Pendant que cette mère vraiment chrétienne tâchait d'inspirer à son fils une force et une constance au-dessus de la faiblesse de son âge, ce généreux enfant riait des tourments et semblait insulter à la douleur. Ce que voyant, le préfet le fit détacher et conduire en prison. Mais il voulut que Romain, comme ayant donné occasion à tout ce désordre, fût tourmenté à son tour avec une extrême rigueur. Les bourreaux le prennent donc, leur fureur à peine ralentie se rallume, et ils remettent le fer dans ses plaies encore toutes sanglantes. Romain les excite lui-même, il les nomme des lâches : O hommes sans vigueur, leur dit-il, si toutefois vous méritez qu'on vous appelle des hommes, vos bras faibles et tremblants n'ont pu depuis tant de temps renverser ce méchant édifice, qui déjà tombe lui-même en ruine. Il n'a presque plus de soutien, et cependant vous manquez de force pour l'abattre; il résiste toujours à vos efforts impuissants. Voyez avec quelle activité une meute de chiens déchire un cerf dont ils font curée. Quelle ardeur ne font point paraître des vautours lorsque, ayant découvert un cadavre, ils fondent dessus, le mettent en pièces, se servant pour cela de leur bec et de leurs serres. Apprenez donc des bêtes carnassières à être plus ardents après la proie qui vous tombe entre les mains. Misérables ! la faim vous dévore, et vous ne faites rien pour l'apaiser : vous avez la voracité des loups, que n'en avez-vous donc l'impétuosité ? Ces paroles piquèrent le gouverneur jusqu'au vif, et elles le déterminèrent à prononcer sur l'heure la sentence de mort contre celui qui ne les avait dites qu'à ce dessein. Puisque tu as une si grande impatience de mourir, lui dit-il, il faut la satisfaire; eh bien ! tu seras brûlé tout vif, et dans peu ton corps sera réduit en cendres. Alors le saint martyr, comme les bourreaux l'entraînaient au lieu du supplice, se retournant vers le préfet : J'en appelle, dit-il, au tribunal de Jésus Christ, de mon Dieu. Ah ! c'en est trop, dit précipitamment le gouverneur, pourquoi différer davantage à punir l'impiété; qu'ils périssent tous deux : et le maître et le disciple, et puisque le crime est commun, que la peine le soit aussi : que l'épée venge le crime du disciple, et que la flamme expie celui du maître; que l'un et l'autre enfin meurent, mais que leur mort soit différente.

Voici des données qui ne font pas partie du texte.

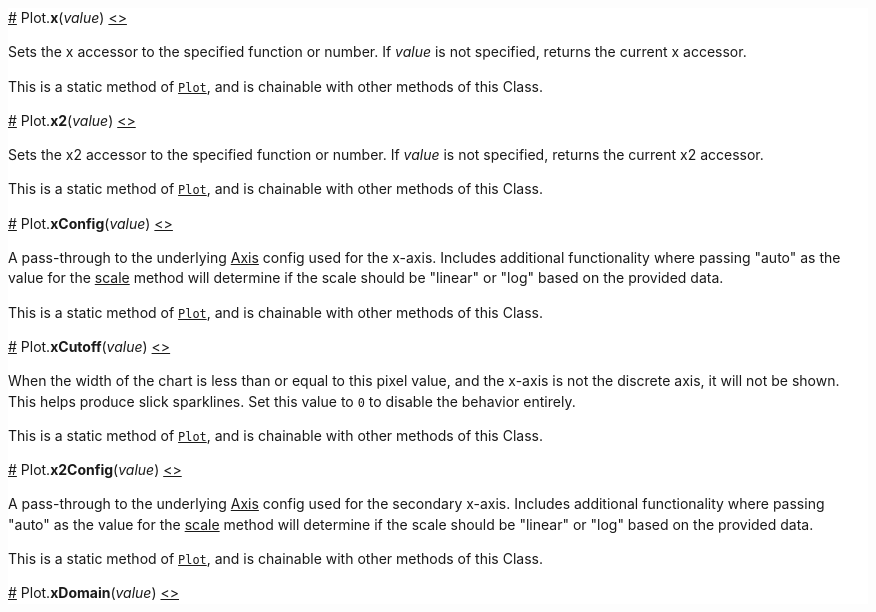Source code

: <a name="Plot.x" href="#Plot.x">#</a> Plot.**x**(*value*) [<>](https://github.com/d3plus/undefined/blob/master//Users/dave/Code/d3plus/d3plus/packages/core/src/charts/Plot.js#L1752)

Sets the x accessor to the specified function or number. If *value* is not specified, returns the current x accessor.


This is a static method of [<code>Plot</code>](#Plot), and is chainable with other methods of this Class.


<a name="Plot.x2" href="#Plot.x2">#</a> Plot.**x2**(*value*) [<>](https://github.com/d3plus/undefined/blob/master//Users/dave/Code/d3plus/d3plus/packages/core/src/charts/Plot.js#L1770)

Sets the x2 accessor to the specified function or number. If *value* is not specified, returns the current x2 accessor.


This is a static method of [<code>Plot</code>](#Plot), and is chainable with other methods of this Class.


<a name="Plot.xConfig" href="#Plot.xConfig">#</a> Plot.**xConfig**(*value*) [<>](https://github.com/d3plus/undefined/blob/master//Users/dave/Code/d3plus/d3plus/packages/core/src/charts/Plot.js#L1788)

A pass-through to the underlying [Axis](http://d3plus.org/docs/#Axis) config used for the x-axis. Includes additional functionality where passing "auto" as the value for the [scale](http://d3plus.org/docs/#Axis.scale) method will determine if the scale should be "linear" or "log" based on the provided data.


This is a static method of [<code>Plot</code>](#Plot), and is chainable with other methods of this Class.


<a name="Plot.xCutoff" href="#Plot.xCutoff">#</a> Plot.**xCutoff**(*value*) [<>](https://github.com/d3plus/undefined/blob/master//Users/dave/Code/d3plus/d3plus/packages/core/src/charts/Plot.js#L1798)

When the width of the chart is less than or equal to this pixel value, and the x-axis is not the discrete axis, it will not be shown. This helps produce slick sparklines. Set this value to `0` to disable the behavior entirely.


This is a static method of [<code>Plot</code>](#Plot), and is chainable with other methods of this Class.


<a name="Plot.x2Config" href="#Plot.x2Config">#</a> Plot.**x2Config**(*value*) [<>](https://github.com/d3plus/undefined/blob/master//Users/dave/Code/d3plus/d3plus/packages/core/src/charts/Plot.js#L1808)

A pass-through to the underlying [Axis](http://d3plus.org/docs/#Axis) config used for the secondary x-axis. Includes additional functionality where passing "auto" as the value for the [scale](http://d3plus.org/docs/#Axis.scale) method will determine if the scale should be "linear" or "log" based on the provided data.


This is a static method of [<code>Plot</code>](#Plot), and is chainable with other methods of this Class.


<a name="Plot.xDomain" href="#Plot.xDomain">#</a> Plot.**xDomain**(*value*) [<>](https://github.com/d3plus/undefined/blob/master//Users/dave/Code/d3plus/d3plus/packages/core/src/charts/Plot.js#L1818)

Pendant qu'on dressait le bûcher, l'exécuteur préparait son coutelas pour ôter la vie à notre petit martyr. Sa mère voulut le porter elle-même jusque sur l'échafaud; ainsi Abel, au commencement du monde, portait

un tendre agneau choisi entre mille, pour aller l'offrir à Dieu sur un autel de gazon. L'exécuteur ayant demandé l'enfant, cette sainte femme le lui mit aussitôt entre les mains; elle ne s'amusa pas à répandre des larmes, et elle ne déshonora point son sacrifice par des marques d'une tristesse peu religieuse; elle se contenta seulement de baiser ce cher fils pour la dernière fois, et elle lui dit ce peu de paroles : Va, mon fils, va où ton heureuse destinée t'appelle; mais lorsque tu seras auprès de Jésus Christ, du moins souviens-toi de ta mère: jusqu'ici je t'ai nommé mon fils, je te nommerai à l'avenir mon seigneur. Elle dit, et le bourreau prenant d'une main cette tête innocente, la coupa d'un seul coup. Cependant la pieuse mère chantait ce verset d'un des sacrés cantiques de David : Que la mort des saints est précieuse devant Dieu ! Celui-ci, ô mon Dieu ! était ton serviteur, et le fils de ta servante. Elle étendit son voile pour recevoir cette tête qui lui était si chère, pour ne rien perdre du sang qui sortait à gros bouillons des veines coupées. Elle rejoignit ensuite la tête à son corps, et chargée de ces précieuses dépouilles, elle alla les déposer dans l'endroit le plus honorable de son logis.